WHAT IS NEEDED: Among the entries below, find all lines that include "professionnelle" and copy them.

ENTRIES SUPPLIED:
##########
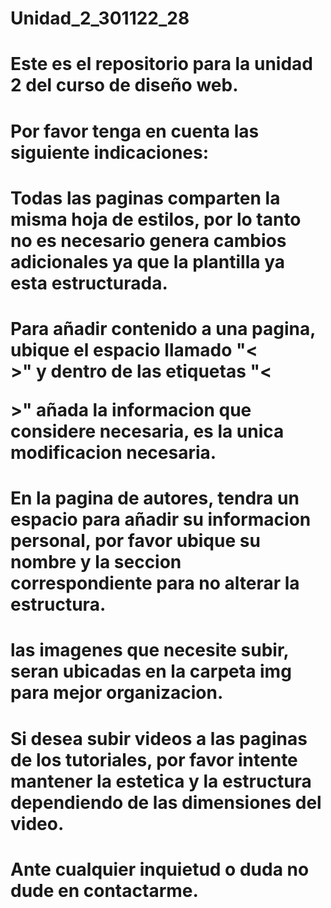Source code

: # Unidad_2_301122_28

# Este es el repositorio para la unidad 2 del curso de diseño web.

# Por favor tenga en cuenta las siguiente indicaciones:

# Todas las paginas comparten la misma hoja de estilos, por lo tanto no es necesario genera cambios adicionales ya que la plantilla ya esta estructurada.

# Para añadir contenido a una pagina, ubique el espacio llamado "<<main>>" y dentro de las etiquetas "<<p>>" añada la informacion que considere necesaria, es la unica modificacion necesaria.

# En la pagina de autores, tendra un espacio para añadir su informacion personal, por favor ubique su nombre y la seccion correspondiente para no alterar la estructura.

# las imagenes que necesite subir, seran ubicadas en la carpeta img para mejor organizacion.

# Si desea subir videos a las paginas de los tutoriales, por favor intente mantener la estetica y la estructura dependiendo de las dimensiones del video.

# Ante cualquier inquietud o duda no dude en contactarme.
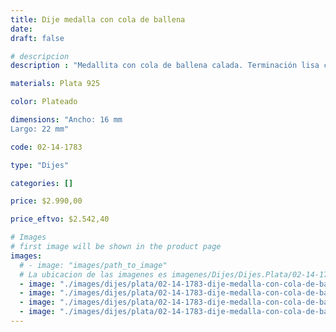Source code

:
 ```yaml
---
title: Dije medalla con cola de ballena
date: 
draft: false

# descripcion
description : "Medallita con cola de ballena calada. Terminación lisa con mucho brillo."

materials: Plata 925

color: Plateado

dimensions: "Ancho: 16 mm 
Largo: 22 mm"

code: 02-14-1783

type: "Dijes"

categories: []

price: $2.990,00

price_eftvo: $2.542,40

# Images
# first image will be shown in the product page
images:
  # - image: "images/path_to_image"
  # La ubicacion de las imagenes es imagenes/Dijes/Dijes.Plata/02-14-1783-dije-medalla-con-cola-de-ballena
  - image: "./images/dijes/plata/02-14-1783-dije-medalla-con-cola-de-ballena_a.jpg"
  - image: "./images/dijes/plata/02-14-1783-dije-medalla-con-cola-de-ballena_b.jpg"
  - image: "./images/dijes/plata/02-14-1783-dije-medalla-con-cola-de-ballena_c.jpg"
  - image: "./images/dijes/plata/02-14-1783-dije-medalla-con-cola-de-ballena_d.jpg"
---
```

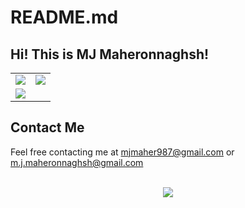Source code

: # README.md
## Hi! This is MJ Maheronnaghsh!

<table border="0" cellspacing="0" cellpadding="0">
    <tr>
        <td>
            <img align="center" src="https://github-readme-stats.vercel.app/api?username=mjmaher987&hide_border=true&show_icons=true&count_private=true&include_all_commits=true" />
        </td>
        <td>
            <img src="https://github-readme-stats.vercel.app/api/top-langs/?username=mjmaher987&hide_border=true&layout=compact&langs_count=10"/>
        </td>
    </tr>
    <tr>
        <td>
            <img src="https://github-readme-streak-stats.herokuapp.com/?user=mjmaher987&hide_border=true" />
        </td>
    </tr>
</table>

## Contact Me

Feel free contacting me at mjmaher987@gmail.com or m.j.maheronnaghsh@gmail.com
<!--  -->
<!-- <div align="center">
        <a href="mjmaher987@gmail.com">
        <img src="https://cdn-icons-png.flaticon.com/512/281/281769.png" width= 3% height= auto>

</div> -->

    
<p align=center>
<br>
<img src="https://visitor-badge.glitch.me/badge?page_id=mjmaher987/mjmaher987">
</p>


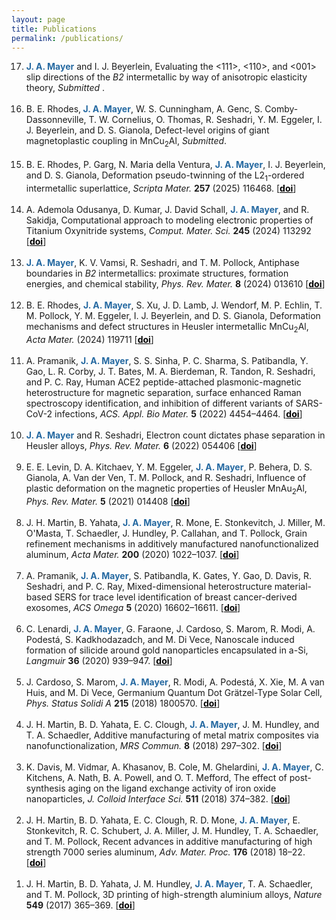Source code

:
 ```yaml
---
layout: page
title: Publications
permalink: /publications/
---
```


<ol> 
  <li value="17"> <font color="2569A1"><b>J. A. Mayer</b></font> and  I. J. Beyerlein, Evaluating the &lt;111&gt;, &lt;110&gt;, and &lt;001&gt; slip directions of the <i> B2 </i> intermetallic by way of anisotropic elasticity theory, <i>Submitted </i>.
  </li>
  <br>

  <li value="16"> B. E. Rhodes,<font color="2569A1"><b> J. A. Mayer</b></font>, W. S. Cunningham, A. Genc, S. Comby-Dassonneville, T. W. Cornelius, O. Thomas, R. Seshadri, Y. M. Eggeler, I. J. Beyerlein, and D. S. Gianola, Defect-level origins of giant magnetoplastic coupling in MnCu<sub>2</sub>Al, <i>Submitted</i>.
  </li>
   <br>

<li value="15">B. E. Rhodes, P. Garg, N. Maria della Ventura, <font color="2569A1"><b>J. A. Mayer</b></font>, I. J. Beyerlein, and D. S. Gianola, Deformation pseudo-twinning of the L2<sub>1</sub>-ordered intermetallic superlattice, <i>Scripta Mater.</i> <b>257</b> (2025) 116468. [<a href="https://doi.org/10.1016/j.scriptamat.2024.116468" target="_black" style="color: #000000"><b>doi</b></a>]
  </li>
  <br>
 
   <li value="14">A. Ademola Odusanya, D. Kumar, J. David Schall, <font color="2569A1"><b>J. A. Mayer</b></font>, and R. Sakidja, Computational approach to modeling electronic properties of Titanium Oxynitride systems, <i>Comput. Mater. Sci.</i> <b>245</b> (2024) 113292 [<a href="https://doi.org/10.1016/j.commatsci.2024.113292" target="_blank" style="color: #000000"><b>doi</b></a>]
   </li>
   <br>

   <li value="13"> <font color="2569A1"><b>J. A. Mayer</b></font>, K. V. Vamsi, R. Seshadri, and T. M. Pollock, Antiphase boundaries in <i>B2</i> intermetallics: proximate structures, formation energies, and chemical stability, <i>Phys. Rev. Mater.</i> <b>8</b> (2024) 013610 [<a href="https://doi.org/10.1103/PhysRevMaterials.8.013610" target="_blank" style="color: #000000"><b>doi</b></a>]
   </li>
   <br>


  <li value="12">B. E. Rhodes, <font color="2569A1"><b>J. A. Mayer</b></font>, S. Xu, J. D. Lamb, J. Wendorf, M. P. Echlin, T. M. Pollock, Y. M. Eggeler, I. J. Beyerlein, and D. S. Gianola, Deformation mechanisms and defect structures in Heusler intermetallic MnCu<sub>2</sub>Al, <i>Acta Mater.</i> (2024) 119711 [<a href="https://doi.org/10.1016/j.actamat.2024.119711" target="_blank" style="color: #000000"><b>doi</b></a>]
   </li>
   <br> 
  
 <li value="11">A. Pramanik, <font color="2569A1"><b>J. A. Mayer</b></font>, S. S. Sinha, P. C. Sharma, S. Patibandla, Y. Gao, L. R. Corby, J. T. Bates, M. A. Bierdeman, R. Tandon, R. Seshadri, and P. C. Ray, Human ACE2 peptide-attached plasmonic-magnetic heterostructure for magnetic separation, surface enhanced Raman spectroscopy identification, and inhibition of different variants of SARS-CoV-2 infections, <i>ACS. Appl. Bio Mater.</i> <b>5</b> (2022) 4454–4464. [<a href="https://doi.org/10.1021/acsabm.2c00573" target="_blank" style="color: #000000"><b>doi</b></a>]
  </li>
   <br>

  <li value="10">
  <font color="2569A1"><b>J. A. Mayer</b></font> and R. Seshadri, Electron count dictates phase separation in Heusler alloys, <i>Phys. Rev. Mater.</i> <b>6</b> (2022) 054406 [<a href="https://doi.org/10.1103/PhysRevMaterials.6.054406" target="_blank" style="color: #000000"><b>doi</b></a>]
   </li>
   <br>

   <li value="9">
   E. E. Levin, D. A. Kitchaev, Y. M. Eggeler, <font color="2569A1"><b>J. A. Mayer</b></font>, P. Behera, D. S. Gianola, 
   A. Van der Ven, T. M. Pollock, and R. Seshadri, Influence of plastic deformation on the magnetic properties of Heusler MnAu<sub>2</sub>Al,
   <i>Phys. Rev. Mater.</i> <b>5</b> (2021) 014408 [<a href="https://doi.org/10.1103/PhysRevMaterials.5.014408" target="_blank" style="color: #000000"><b>doi</b></a>]
   </li>
   <br>

   <li value="8">
   J. H. Martin, B. Yahata, <font color="2569A1"><b>J. A. Mayer</b></font>, R. Mone, E. Stonkevitch, J. Miller, M. O'Masta, T. Schaedler, J. Hundley, P. Callahan, and T. Pollock,
   Grain refinement mechanisms in additively manufactured nanofunctionalized aluminum,  <i>Acta Mater.</i> <b>200</b> (2020) 1022–1037.
   [<a href="https://doi.org/10.1016/j.actamat.2020.09.043" target="_blank" style="color: #000000"><b>doi</b></a>]

   </li>
   <br>

   <li value="7">
     A. Pramanik, <font color="2569A1"><b>J. A. Mayer</b></font>, S. Patibandla, K. Gates, Y. Gao, D. Davis, R. Seshadri, and P. C. Ray, 
   Mixed-dimensional heterostructure material-based SERS for trace level identification of breast cancer-derived exosomes, <i>ACS Omega</i> <b>5</b> (2020) 16602–16611.
   [<a href="https://doi.org/10.1021/acsomega.0c01441" target="_blank" style="color: #000000"><b>doi</b></a>]
   </li>
   <br>

  <li value="6">
  C. Lenardi, <font color="2569A1"><b>J. A. Mayer</b></font>, G. Faraone, J. Cardoso, S. Marom, R. Modi, A. Podestá, S. Kadkhodazadch, and M. Di Vece,
  Nanoscale induced formation of silicide around gold nanoparticles encapsulated in a-Si, <i>Langmuir</i> <b>36</b> (2020) 939–947.
  [<a href="https://doi.org/10.1021/acs.langmuir.9b02993" target="_blank" style="color: #000000"><b>doi</b></a>]
  </li>
<br>		 
 <li value="5">
  J. Cardoso, S. Marom, <font color="2569A1"><b>J. A. Mayer</b></font>, R. Modi, A. Podestá, X. Xie, M. A van Huis, and M. Di Vece,
   Germanium Quantum Dot Grätzel-Type Solar Cell, <i>Phys. Status Solidi A</i> <b>215</b> (2018) 1800570.
   [<a href="https://doi.org/10.1002/pssa.201800570" target="_blank" style="color: #000000"><b>doi</b></a>]
  </li>
 <br>
  <li value="4">
   J. H. Martin, B. D. Yahata, E. C. Clough, <font color="2569A1"><b>J. A. Mayer</b></font>, J. M. Hundley, and T. A. Schaedler, 
   Additive manufacturing of metal matrix composites via nanofunctionalization, <i>MRS Commun.</i> <b>8</b> (2018) 297–302.
   [<a href="https://doi.org/10.1557/mrc.2018.95" target="_blank" style="color: #000000"><b>doi</b></a>]
   </li>
   <br>
   <li value="3">
   K. Davis, M. Vidmar, A. Khasanov, B. Cole, M. Ghelardini, <font color="2569A1"><b>J. A. Mayer</b></font>, C. Kitchens, A. Nath, B. A. Powell, and O. T. Mefford,
   The effect of post-synthesis aging on the ligand exchange activity of iron oxide nanoparticles, <i>J. Colloid Interface Sci.</i> <b>511</b> (2018) 374–382. 
   [<a href="https://doi.org/10.1016/j.jcis.2017.09.087" target="_blank" style="color: #000000"><b>doi</b></a>]
   </li>
   <br>
   <li value="2">
  J. H. Martin, B. D. Yahata, E. C. Clough, R. D. Mone, <font color="2569A1"><b>J. A. Mayer</b></font>, E. Stonkevitch, R. C. Schubert, J. A. Miller, J. M. Hundley, T. A. Schaedler, and T. M. Pollock,
Recent advances in additive manufacturing of high strength 7000 series aluminum, <i>Adv. Mater. Proc. </i> <b>176</b> (2018) 18–22. [<a href="https://static.asminternational.org/amp/201801/18/" target="_blank" style="color: #000000"><b>doi</b></a>]
 </li>
  <br>
   <li value="1">
   J. H. Martin, B. D. Yahata, J. M. Hundley, <font color="2569A1"><b>J. A. Mayer</b></font>, T. A. Schaedler, and T. M. Pollock, 
3D printing of high-strength aluminium alloys, <i>Nature</i> <b>549</b> (2017) 365–369. 
[<a href="https://doi.org/10.1038/nature23894" target="_blank" style="color: #000000"><b>doi</b></a>]
   </li>
   </ol>

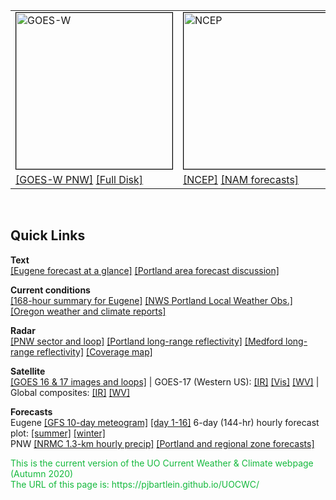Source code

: <table style="text-align: left; width: 100% height: 240px" border="0" cellpadding="0" cellspacing="0">
	<tbody>
		<tr>
			<td style="vertical-align: top; width: 31%;">
				<img src="https://cdn.star.nesdis.noaa.gov/GOES17/ABI/SECTOR/pnw/GEOCOLOR/thumbnail.jpg" 					alt="GOES-W" width="250" height="250" style="border:1px solid black"> <br>
			</td>
			<td style="vertical-align: top; width: 37%;">
				<img src="http://www.emc.ncep.noaa.gov/mmb/mmbpll/opsnam/nam.na.30000.png" alt="NCEP"
					width="300" height="250" style="border:1px solid black"> <br>
			</td>
			<td style="vertical-align: top; width: 33;">
				<img src="https://radar.weather.gov/Conus/RadarImg/pacnorthwest.gif" alt="UO"
					width="260" height="250" style="border:1px solid black"> <br> 
			</td>
		</tr>
		<tr>
			<td style="vertical-align: top; width: 31%">
		        <a href="https://www.star.nesdis.noaa.gov/GOES/sector_band.php?sat=G17&sector=pnw&band=GEOCOLOR&length=12">[GOES-W PNW]</a>
				<a href="https://www.star.nesdis.noaa.gov/GOES/fulldisk_band.php?sat=G17&band=GEOCOLOR&length=12">[Full Disk]</a>
			</td>
			<td style="vertical-align: top; width: 37%;">
				<a href="https://www.emc.ncep.noaa.gov/mmb/mmbpll/opsnam/">[NCEP]</a> 
				<a href="short.html#NCEP">[NAM forecasts]</a>			</td>
			<td style="vertical-align: top; width: 33%;">
				<a href="http://radar.weather.gov/Conus/pacnorthwest_lite.php">[PNW radar]</a>
				<a href="https://radar.weather.gov/Conus/pacnorthwest_lite_loop.php">[loop]</a>
			</td>
		</tr>
	</tbody>
	
</table>
<br>

## Quick Links ##
 
**Text**  
[[Eugene forecast at a glance]](https://forecast.weather.gov/MapClick.php?lon=-123.07004928588869&lat=44.03768897706345#.XKPy_C2ZPUI) 
[[Portland area forecast discussion]](http://www.wrh.noaa.gov/total_forecast/getprod.php?prod=XXXAFDPQR&wfo=PQR)

**Current conditions**  
[[168-hour summary for Eugene]](http://www.wrh.noaa.gov/mesowest/getobext.php?wfo=pqr&sid=KEUG&num=168&raw=0&dbn=m)
[[NWS Portland Local Weather Obs.]](http://www.wrh.noaa.gov/pqr/observations.php)
[[Oregon weather and climate reports]](https://w2.weather.gov/climate/index.php?wfo=pqr)

**Radar**  
[[PNW sector and loop]](http://radar.weather.gov/Conus/pacnorthwest_lite.php)
[[Portland long-range reflectivity]](https://radar.weather.gov/radar_lite.php?rid=rtx&product=N0Z&loop=yes)
[[Medford long-range reflectivity]](https://radar.weather.gov/radar_lite.php?rid=max&product=N0Z&loop=yes)
[[Coverage map]](https://www.roc.noaa.gov/wsr88d/Images/USACoverageBoB10kFt.png)

**Satellite**  
[[GOES 16 & 17 images and loops]](https://www.star.nesdis.noaa.gov/GOES/index.php)
 | GOES-17 (Western US):  [[IR]](http://www.goes.noaa.gov/GSSLOOPS/wcir.html)
[[Vis]](http://www.goes.noaa.gov/GSSLOOPS/wcvs.html)
[[WV]](http://www.goes.noaa.gov/GSSLOOPS/wcwv.html)
 | Global composites:  [[IR]](https://www.ssec.wisc.edu/data/comp/latest_moll.gif)
[[WV]](https://www.ssec.wisc.edu/data/comp/wv/LATEST_WV.gif)

**Forecasts**  
Eugene
[[GFS 10-day meteogram]](http://wxmaps.org/pix/euggfs.png)
[[day 1-16]](html/eugwx/eug_cola_meteo_0-16.html)
6-day (144-hr) hourly forecast plot: 
[[summer]](html/eugwx/all3_eug_summer.html)
[[winter]](html/eugwx/all3_eug_winter.html)  
PNW 
[[NRMC 1.3-km hourly precip]](https://a.atmos.washington.edu/~ovens/wxloop.cgi?wrfd4_ti_pcp1+///1) 
[[Portland and regional zone forecasts]](https://www.wrh.noaa.gov/pqr/forecasts.php)

<p><span style="color: #15B93D;">This is the current version of the UO Current Weather & Climate webpage (Autumn 2020)<br>The URL of this page is:  https://pjbartlein.github.io/UOCWC/</span></p>

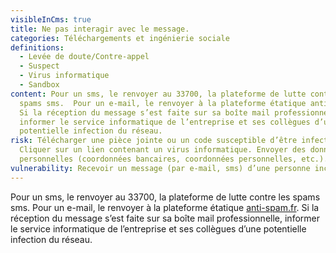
 ```yaml
---
visibleInCms: true
title: Ne pas interagir avec le message.
categories: Téléchargements et ingénierie sociale
definitions:
  - Levée de doute/Contre-appel
  - Suspect
  - Virus informatique
  - Sandbox
content: Pour un sms, le renvoyer au 33700, la plateforme de lutte contre les
  spams sms.  Pour un e-mail, le renvoyer à la plateforme étatique anti-spam.fr.
  Si la réception du message s’est faite sur sa boîte mail professionnelle,
  informer le service informatique de l’entreprise et ses collègues d’une
  potentielle infection du réseau.
risk: Télécharger une pièce jointe ou un code susceptible d’être infecté.
  Cliquer sur un lien contenant un virus informatique. Envoyer des données
  personnelles (coordonnées bancaires, coordonnées personnelles, etc.).
vulnerability: Recevoir un message (par e-mail, sms) d’une personne inconnue.
---
```

<!--StartFragment-->

Pour un sms, le renvoyer au 33700, la plateforme de lutte contre les spams sms. Pour un e-mail, le renvoyer à la plateforme étatique [anti-spam.fr](http://anti-spam.fr/). Si la réception du message s’est faite sur sa boîte mail professionnelle, informer le service informatique de l’entreprise et ses collègues d’une potentielle infection du réseau.

<!--EndFragment-->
##########
OUTPUT OF THE TASK:
  Si la réception du message s’est faite sur sa boîte mail professionnelle,
Pour un sms, le renvoyer au 33700, la plateforme de lutte contre les spams sms. Pour un e-mail, le renvoyer à la plateforme étatique [anti-spam.fr](http://anti-spam.fr/). Si la réception du message s’est faite sur sa boîte mail professionnelle, informer le service informatique de l’entreprise et ses collègues d’une potentielle infection du réseau.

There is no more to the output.